After jumping 2,200% over the last twelve months, DDR4 spot prices fall 5%, the first decline in nearly a year — DDR5 pricing sees some relief in China channel market

16GB (2x8GB) Silicon Power DDR4-3200 RAM.

The spot price of a 16GB DDR4 chip slipped roughly 5% over the past month to around $74.10, the first monthly decline since February 2025 and the first crack in a rally that pushed the same part from around $3.20 a year earlier, according to DigiTimes. This marks a notable decline from the 2,200% increase in pricing seen earlier this year.

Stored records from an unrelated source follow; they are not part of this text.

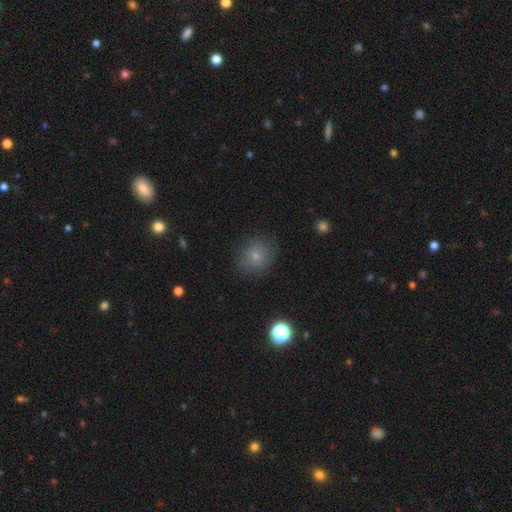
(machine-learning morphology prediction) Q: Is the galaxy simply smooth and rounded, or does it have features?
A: smooth — 76%.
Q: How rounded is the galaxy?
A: round — 69%.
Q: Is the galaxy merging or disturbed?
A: none — 78%.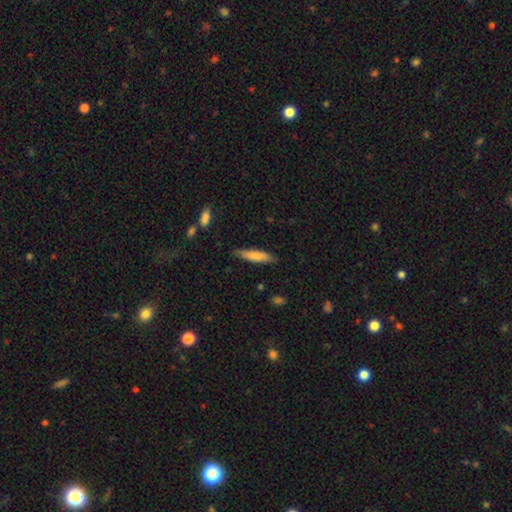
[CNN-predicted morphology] type=smooth (75%); roundness=cigar-shaped (80%); merging=none (84%).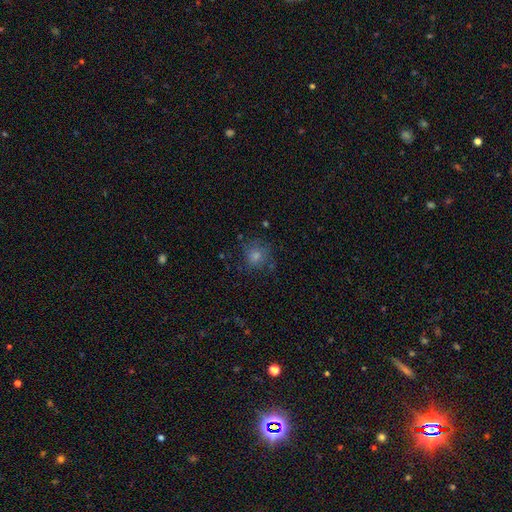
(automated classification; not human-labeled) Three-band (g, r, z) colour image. It shows a smooth galaxy with no disk features (78%) that is round (84%). Merging: none (70%).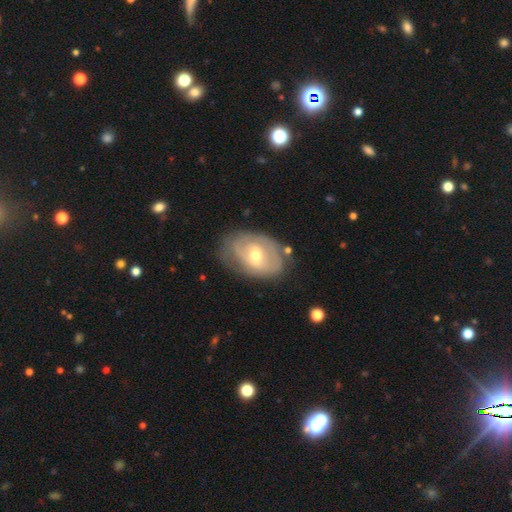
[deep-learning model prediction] This appears to be a featured or disk galaxy (67%) with no bar (44%), spiral arms (61%) and a moderate central bulge (58%). Merging: none (66%).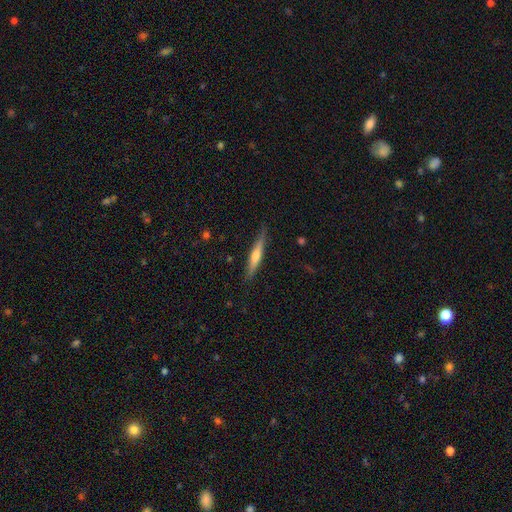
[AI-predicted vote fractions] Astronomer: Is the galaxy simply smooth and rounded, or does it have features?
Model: featured or disk — 52% (runner-up: smooth, 43%).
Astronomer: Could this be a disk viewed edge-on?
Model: yes — 96%.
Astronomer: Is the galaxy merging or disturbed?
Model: none — 86%.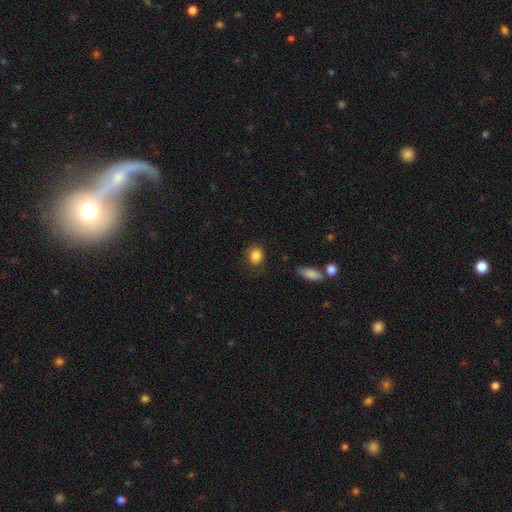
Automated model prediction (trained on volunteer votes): smooth 85%, star or artifact 9%, featured or disk 6%. Down the decision tree: how rounded — round (53%); merging — none (74%).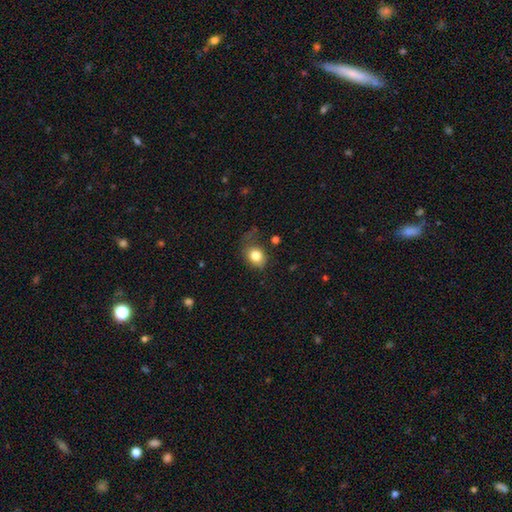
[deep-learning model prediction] This is clearly a smooth galaxy (81%). How rounded: possibly in between (50%). Merging: possibly none (59%).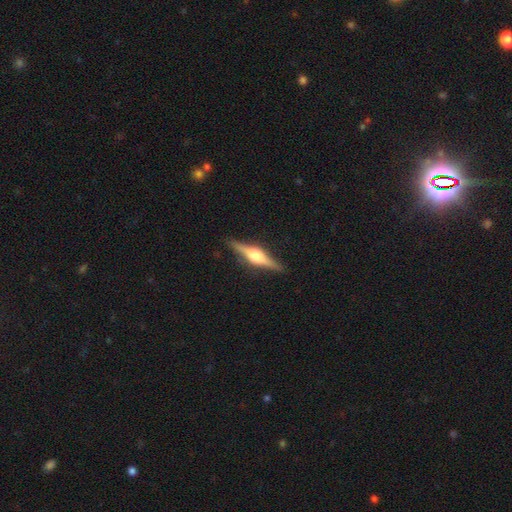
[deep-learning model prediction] A featured or disk galaxy (79%) viewed edge-on (98%) with a rounded central bulge (91%).

Vote fractions:
- Smooth or featured? featured or disk: 79% / smooth: 16% / star or artifact: 6%
- Edge-on disk? yes: 98% / no: 2%
- Edge-on bulge? rounded: 91% / boxy: 8% / none: 2%
- Merging? none: 90% / minor disturbance: 7% / major disturbance: 2% / merger: 1%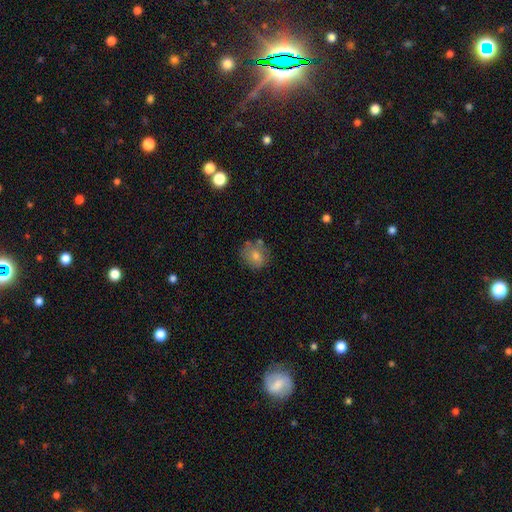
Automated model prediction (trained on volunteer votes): Smooth or featured? smooth (68%)
How rounded? round (76%)
Merging? none (73%)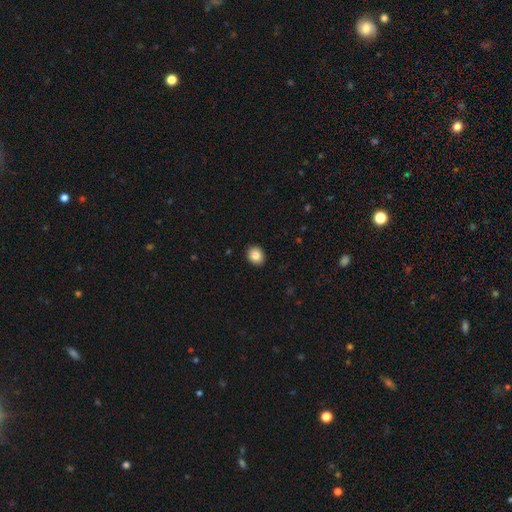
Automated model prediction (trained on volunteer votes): Smooth or featured? Predicted: smooth (p=0.85). How rounded? Predicted: round (p=0.66). Merging? Predicted: none (p=0.92).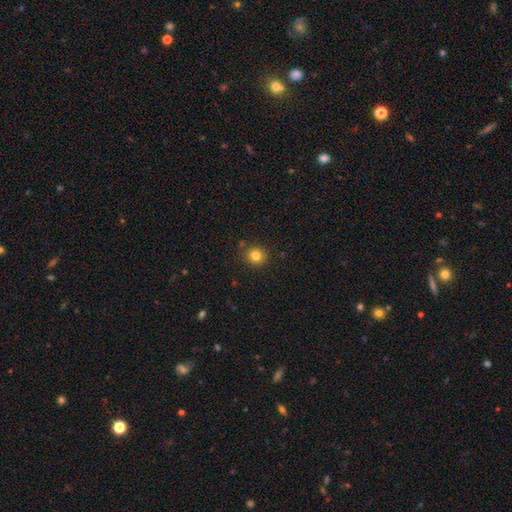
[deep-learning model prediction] The model was most divided on "smooth or featured": smooth: 82%, star or artifact: 13%, featured or disk: 6%. More confident: how rounded — round (89%); merging — none (88%).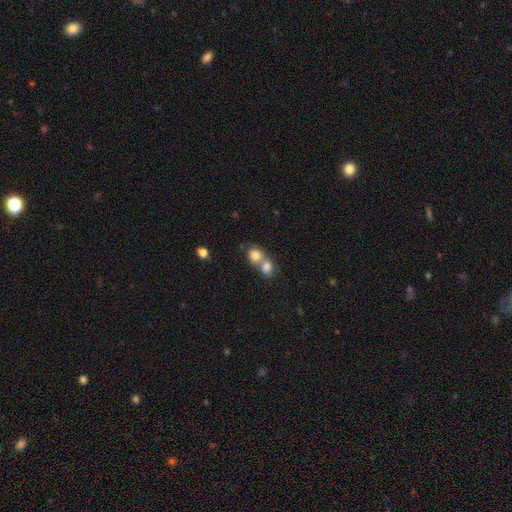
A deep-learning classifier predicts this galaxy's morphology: Smooth or featured: smooth — 79% (featured or disk — 11%)
How rounded: round — 68% (in between — 31%)
Merging: merger — 65% (none — 27%)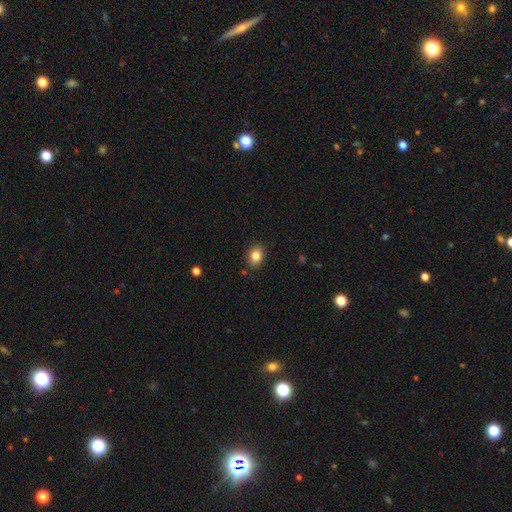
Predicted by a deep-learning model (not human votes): smooth-or-featured: smooth: 84% | star or artifact: 10% | featured or disk: 6%
  how-rounded: in between: 59% | round: 40% | cigar-shaped: 1%
  merging: none: 87% | minor disturbance: 9% | major disturbance: 2% | merger: 1%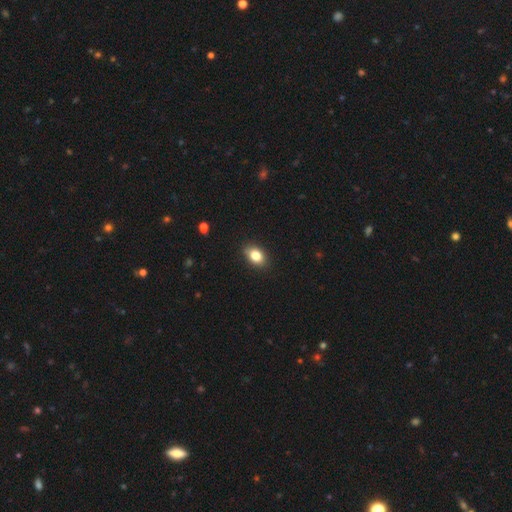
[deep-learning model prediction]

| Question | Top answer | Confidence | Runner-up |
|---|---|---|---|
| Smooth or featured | smooth | 82% | star or artifact (9%) |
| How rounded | in between | 78% | round (20%) |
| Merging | none | 86% | minor disturbance (11%) |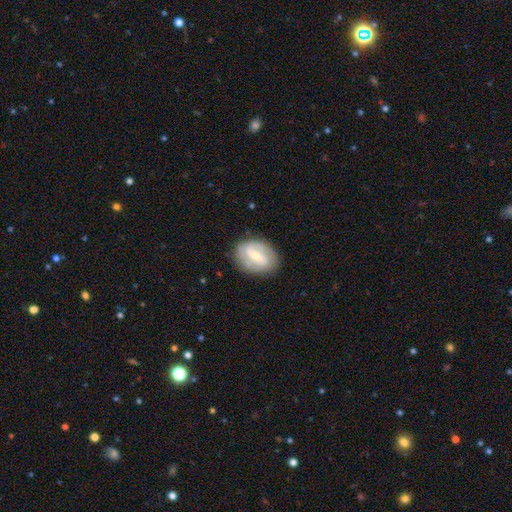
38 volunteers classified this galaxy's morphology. smooth_or_featured: featured or disk (p=0.71) [alt: smooth p=0.24]
disk_edge_on: no (p=0.96) [alt: yes p=0.04]
bar: weak (p=0.46) [alt: strong p=0.42]
has_spiral_arms: yes (p=0.58) [alt: no p=0.42]
spiral_winding: medium (p=0.40) [alt: tight p=0.33]
spiral_arm_count: 2 (p=0.80) [alt: can't tell p=0.20]
bulge_size: moderate (p=0.54) [alt: small p=0.42]
merging: none (p=0.75) [alt: minor disturbance p=0.19]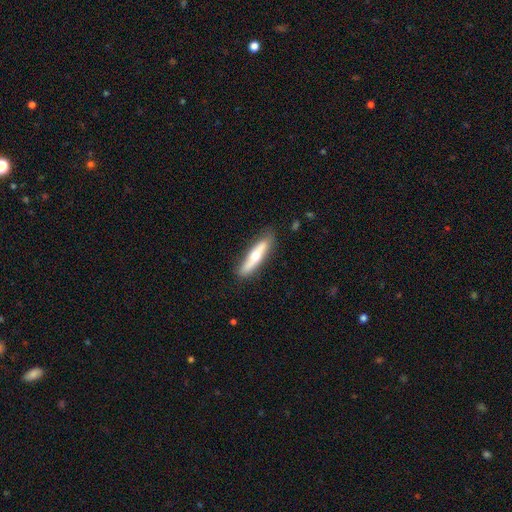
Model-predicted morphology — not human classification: Smooth or featured? smooth (49%)
Merging? none (82%)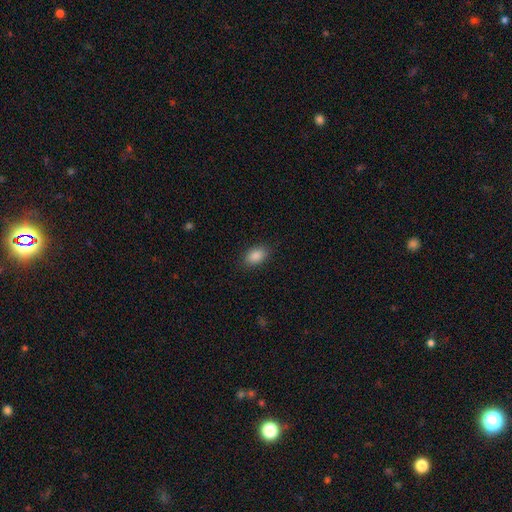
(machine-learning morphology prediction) A smooth galaxy with no disk features (89%) that is in between round and cigar-shaped (89%).

Vote fractions:
- Smooth or featured? smooth: 89% / star or artifact: 8% / featured or disk: 3%
- How rounded? in between: 89% / round: 9% / cigar-shaped: 2%
- Merging? none: 86% / minor disturbance: 10% / major disturbance: 3% / merger: 1%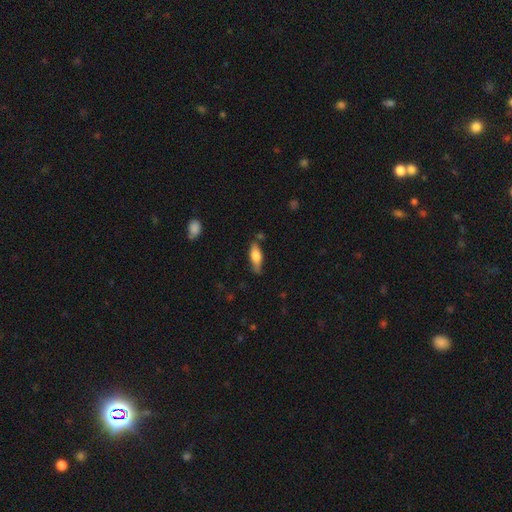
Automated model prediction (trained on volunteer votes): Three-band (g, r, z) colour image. It shows a smooth galaxy with no disk features (68%) that is in between round and cigar-shaped (62%). Merging: none (71%).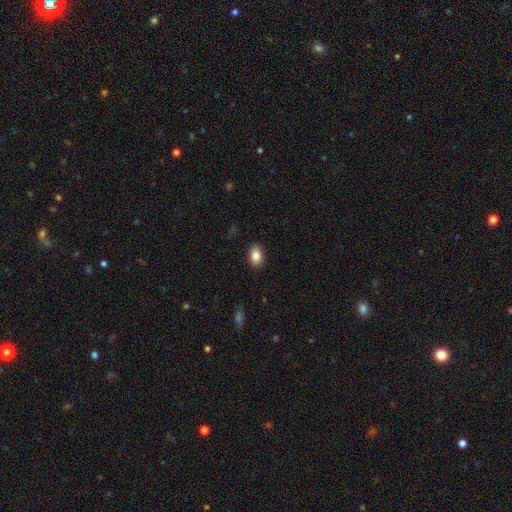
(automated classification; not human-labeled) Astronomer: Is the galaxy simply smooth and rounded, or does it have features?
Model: smooth — 86%.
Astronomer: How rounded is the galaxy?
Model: in between — 78%.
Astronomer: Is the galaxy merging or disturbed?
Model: none — 89%.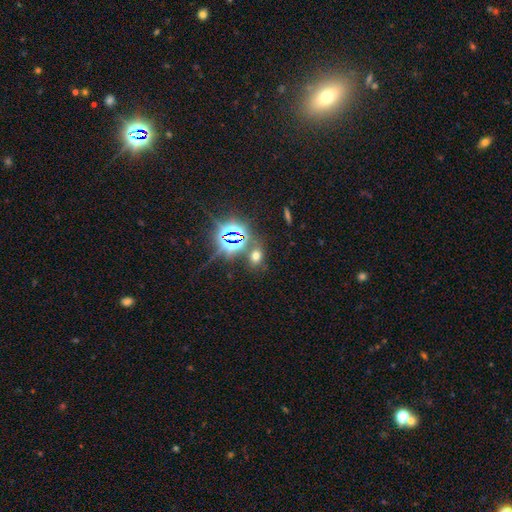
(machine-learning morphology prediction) The model was most divided on "smooth or featured": smooth: 50%, star or artifact: 40%, featured or disk: 9%. More confident: merging — none (76%); how rounded — in between (71%).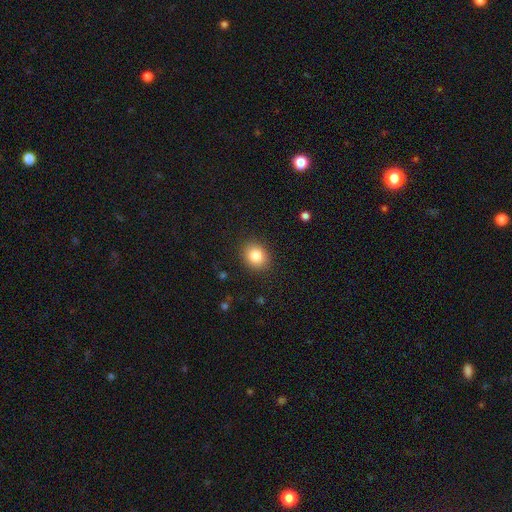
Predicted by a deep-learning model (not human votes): Q: Smooth or featured?
A: smooth (83%); runner-up: star or artifact (10%)
Q: How rounded?
A: round (67%); runner-up: in between (33%)
Q: Merging?
A: none (88%); runner-up: minor disturbance (8%)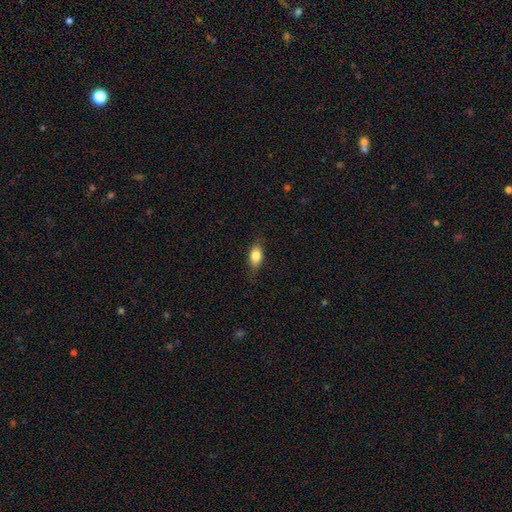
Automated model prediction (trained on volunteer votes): smooth 76%, featured or disk 17%, star or artifact 8%. Down the decision tree: how rounded — in between (79%); merging — none (73%).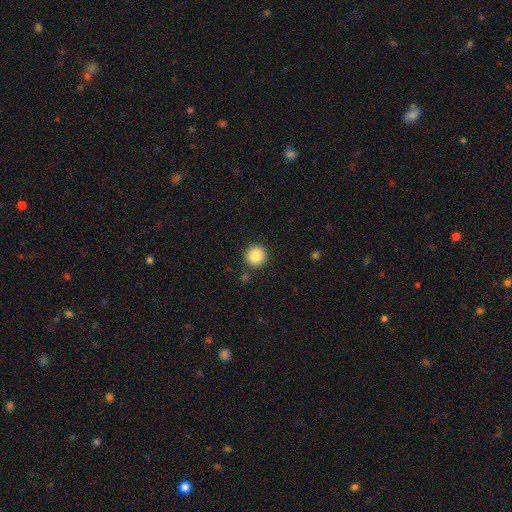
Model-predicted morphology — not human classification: Overall: smooth (87%). How rounded: round (95%). Merging: none (90%).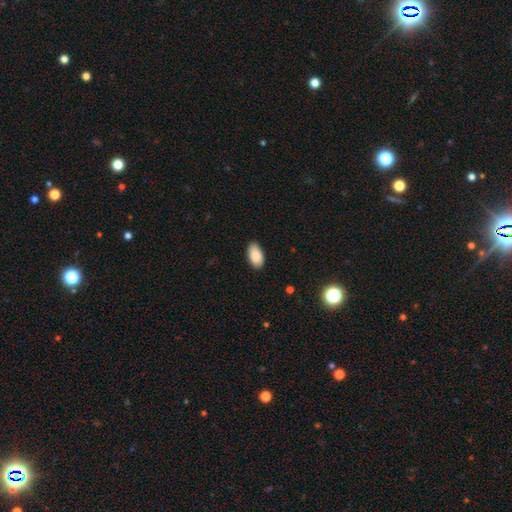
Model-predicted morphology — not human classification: A smooth galaxy with no disk features (89%) that is in between round and cigar-shaped (95%).

Vote fractions:
- Smooth or featured? smooth: 89% / star or artifact: 7% / featured or disk: 5%
- How rounded? in between: 95% / round: 2% / cigar-shaped: 2%
- Merging? none: 87% / minor disturbance: 10% / major disturbance: 2% / merger: 1%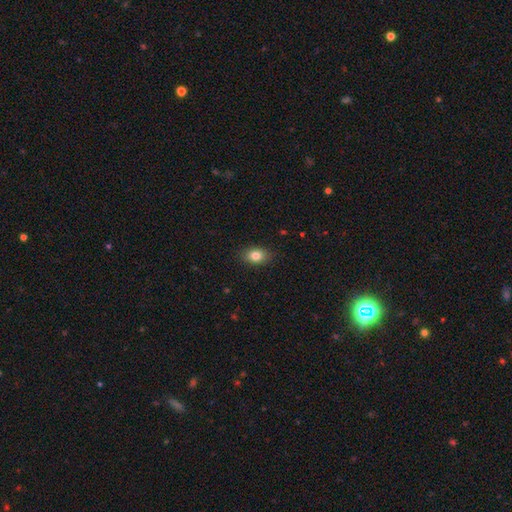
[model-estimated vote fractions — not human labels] smooth-or-featured: smooth: 81% | star or artifact: 10% | featured or disk: 9%
  how-rounded: in between: 77% | round: 21% | cigar-shaped: 2%
  merging: none: 87% | minor disturbance: 9% | major disturbance: 2% | merger: 1%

16GB DDR5 fell by a comparable amount to roughly $37.20 over the same period, with the sharpest drops showing up in Chinese channel listings and on Amazon, where some 32GB DDR5 kits came down by as much as 30%. Even after the pullback, 16GB DDR4 is trading at more than 20 times its price just 12 months ago.

None of this has reached the contract market, where PC OEMs and system builders actually source memory. TrendForce's latest survey, which we covered last week, projects another 58% to 63% quarter-on-quarter rise in conventional DRAM contract prices in Q2 2026 and a 70% to 75% jump in NAND Flash, following record Q1 increases of 90% to 95% on DRAM.

DigiTimes reported that neither the three major suppliers nor Chinese memory makers CXMT and YMTC have eased pricing, and that customers are still signing long-term supply agreements. Spot sales represent a small fraction of total memory shipments, so a correction in channel listings has little direct bearing on OEM pricing.

It’s the Chinese channel that has moved the most, however, with DigiTimes reporting 32GB DDR5 kits down 27% over the month, while 8GB and 16GB DDR4 modules posted weekly declines of 25% in data the outlet attributed to China Flash Market.

Two factors appear to be driving the sell-off. First is that distributors who had built inventory at the top of the rally began clearing it once smaller module vendors ran out of headroom to pass costs downstream. Weak consumer demand has been a running theme since late 2025, when Samsung signed a non-cancellable DDR4 supply agreement that wouldn’t flow through to consumer buyers.

The second factor is Google's TurboQuant announcement in late March, a memory compression technique the company's research arm claims can cut key-value cache memory use during large language model inference by a factor of at least six. DigiTimes said the disclosure prompted some stockpilers to unload positions on concern that hyperscaler memory demand could soften if similar techniques reached production at scale.

DDR3 and legacy MLC NAND continue to climb despite the broader spot-side cooling, tracking the end-of-life pricing pattern we’ve seen as manufacturers pull the plug on DRAM in the pursuit of AI profits. Several suppliers are exiting those nodes entirely, and tight residual supply tends to support pricing on the way out. Retail DDR5 kit listings remain volatile, with triple and, in some cases, quadruple increases over the last three months.